Beginning with the line containing "Construction" and ending at the last line of the records, transcribe each line exactly. Do not include pictures.
Records shown Start Marker
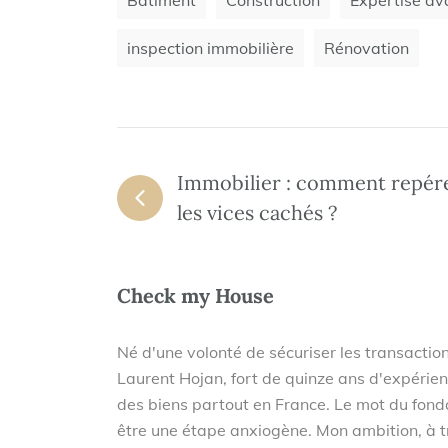
Bâtiment
Construction
Expertise av
inspection immobilière
Rénovation
Immobilier : comment repér
les vices cachés ?
Check my House
Né d'une volonté de sécuriser les transacti
Laurent Hojan, fort de quinze ans d'expérien
des biens partout en France. Le mot du fonda
être une étape anxiogène. Mon ambition, à t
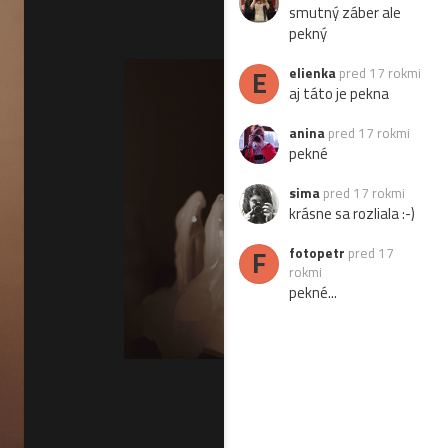
smutný záber ale
pekný
E
elienka
pred 17 rokmi
aj táto je pekna
anina
pred 17 rokmi
pekné
sima
pred 17 rokmi
krásne sa rozliala :-)
F
fotopetr
pred 17
rokmi
pekné...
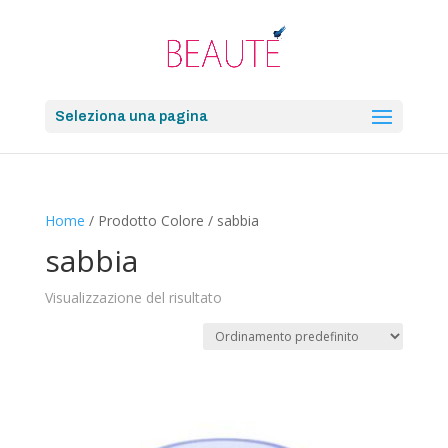
Seleziona una pagina
Home
/ Prodotto Colore / sabbia
sabbia
Visualizzazione del risultato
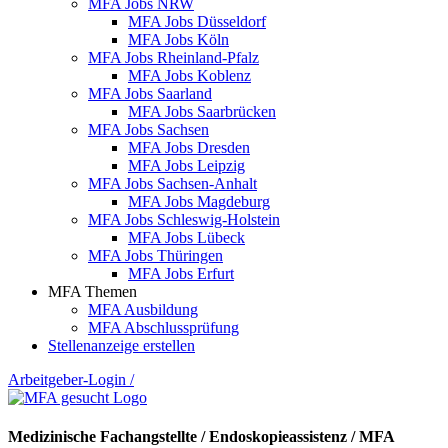
MFA Jobs NRW
MFA Jobs Düsseldorf
MFA Jobs Köln
MFA Jobs Rheinland-Pfalz
MFA Jobs Koblenz
MFA Jobs Saarland
MFA Jobs Saarbrücken
MFA Jobs Sachsen
MFA Jobs Dresden
MFA Jobs Leipzig
MFA Jobs Sachsen-Anhalt
MFA Jobs Magdeburg
MFA Jobs Schleswig-Holstein
MFA Jobs Lübeck
MFA Jobs Thüringen
MFA Jobs Erfurt
MFA Themen
MFA Ausbildung
MFA Abschlussprüfung
Stellenanzeige erstellen
Arbeitgeber-Login
/
Medizinische Fachangstellte / Endoskopieassistenz / MFA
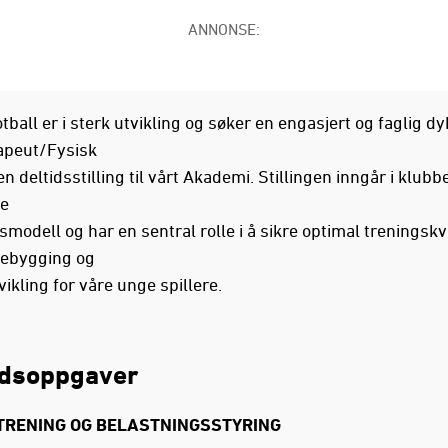
ANNONSE:
ball er i sterk utvikling og søker en engasjert og faglig dy
apeut/Fysisk
en deltidsstilling til vårt Akademi. Stillingen inngår i klubb
ge
smodell og har en sentral rolle i å sikre optimal treningskva
rebygging og
vikling for våre unge spillere.
idsoppgaver
TRENING OG BELASTNINGSSTYRING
Records shown End Marker
* _Answer for this exercise_
Construction
Expertise av
inspection immobilière
Rénovation
Immobilier : comment repér
les vices cachés ?
Check my House
Né d'une volonté de sécuriser les transacti
Laurent Hojan, fort de quinze ans d'expérien
des biens partout en France. Le mot du fonda
être une étape anxiogène. Mon ambition, à t
smutný záber ale
pekný
E
elienka
pred 17 rokmi
aj táto je pekna
anina
pred 17 rokmi
pekné
sima
pred 17 rokmi
krásne sa rozliala :-)
F
fotopetr
pred 17
rokmi
pekné...
Seleziona una pagina
Home
/ Prodotto Colore / sabbia
sabbia
Visualizzazione del risultato
MFA Jobs NRW
MFA Jobs Düsseldorf
MFA Jobs Köln
MFA Jobs Rheinland-Pfalz
MFA Jobs Koblenz
MFA Jobs Saarland
MFA Jobs Saarbrücken
MFA Jobs Sachsen
MFA Jobs Dresden
MFA Jobs Leipzig
MFA Jobs Sachsen-Anhalt
MFA Jobs Magdeburg
MFA Jobs Schleswig-Holstein
MFA Jobs Lübeck
MFA Jobs Thüringen
MFA Jobs Erfurt
MFA Themen
MFA Ausbildung
MFA Abschlussprüfung
Stellenanzeige erstellen
Arbeitgeber-Login
/
Medizinische Fachangstellte / Endoskopieassistenz / MFA
ANNONSE:
ball er i sterk utvikling og søker en engasjert og faglig dy
apeut/Fysisk
en deltidsstilling til vårt Akademi. Stillingen inngår i klubb
ge
smodell og har en sentral rolle i å sikre optimal treningskva
rebygging og
vikling for våre unge spillere.
idsoppgaver
TRENING OG BELASTNINGSSTYRING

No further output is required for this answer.